Henry Lafferty Cheyenne River Sioux Tribe

CRST Chairman Harold Frazier’s address to the SD state legislature is reminiscent of previous historical attempts at social reform between city, state and federal governments and Indian Country. Literally we are a microcosm of global, national and regional state of affairs. We feed out of the same trough of adversity that others do as well. In the trickle down affect we are near the bottom. First and foremost, co-existence amongst our own is paramount.

As direct products of documented root causes, our people exist today in a symptomatic lifestyle of extreme generation poverty, social, economical and health care devastation, inequality and injustice. Beneath the quagmire of deficiencies we face is the debilitating factor of generation divide.

 Our generation divide is a large, diverse mix between those who maintain a life of Lakota cultural, traditional and spirituality, those segments of our community and reservation that choose to live in a more mainstream lifestyle of the modern world and those who try to live a balanced life of ideology difference.

Generation divide creates gridlock and polarization because of vast differences in life philosophy and principle. Deviation from the attributes of balance and harmony has created the inability to identify, address and mitigate critical concerns and issues.

If the challenge for co-existence is to be seriously considered by others, we must “clean our house first” in order for others to reciprocate. We must bring about change for the better through tribal government reform, social cleansing, eradicate health epidemics, elevate education expectations and seek economic stability. Anything less is unacceptable and perpetuates the demise for our future generations. Without a succession plan that charts our future, we are destined for failure to our future generation.

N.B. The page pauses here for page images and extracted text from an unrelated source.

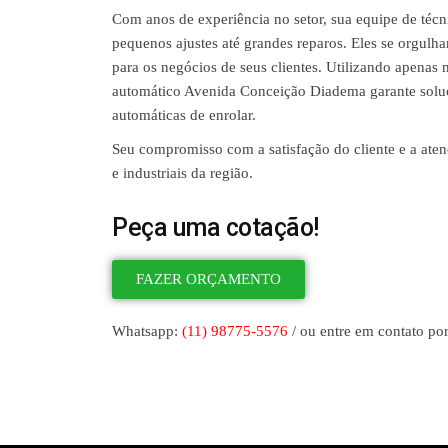
Com anos de experiência no setor, sua equipe de téc
pequenos ajustes até grandes reparos. Eles se orgulh
para os negócios de seus clientes. Utilizando apenas m
automático Avenida Conceição Diadema garante soluç
automáticas de enrolar.
Seu compromisso com a satisfação do cliente e a aten
e industriais da região.
Peça uma cotação!
FAZER ORÇAMENTO
Whatsapp:
(11) 98775-5576
/ ou entre em contato por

To build a better future implores an astronomical paradigm shift.

Voices of our ancestors and present day grass root people can no longer be just “cries in the wind”. Combined voices of the generation divide must perpetuate that cry for positive change and advancement through a sense of urgency and a collective effort of intellect, respect, understanding, and cooperation.

We need to acknowledge and accept the challenge faced by all demographics of CRST. Public outcry substantiates the need to institute a “think tank” of a diverse mix of the generation divide and kick start the advancement for an intellectual movement toward a better future and the continued co-existence in our communities and reservation and for our future generations.

To ignore an opportunity to bring about positive and proactive change and advancement, we have failed those countless individuals that fought and died for who we are and what we have today. We in turn perpetuate a dominant society’s subtle objective of eventual genocide of the Lakota People and Indian Country.

Henry Lafferty P.O. Box 184, Eagle Butte, SD                                                                                                                                                                        (605) 964-2033  

                                                                                                                                                                                                                                                            Henry Lafferty is an enrolled CRST member, a Mnicojou of the Wakinyan Maza Tiospye with 40 yrs. of work experience specializing in diverse areas of organizational management with city and tribal governments and the private sector, and as a consultant, with an emphasis in Quality and Internal Control.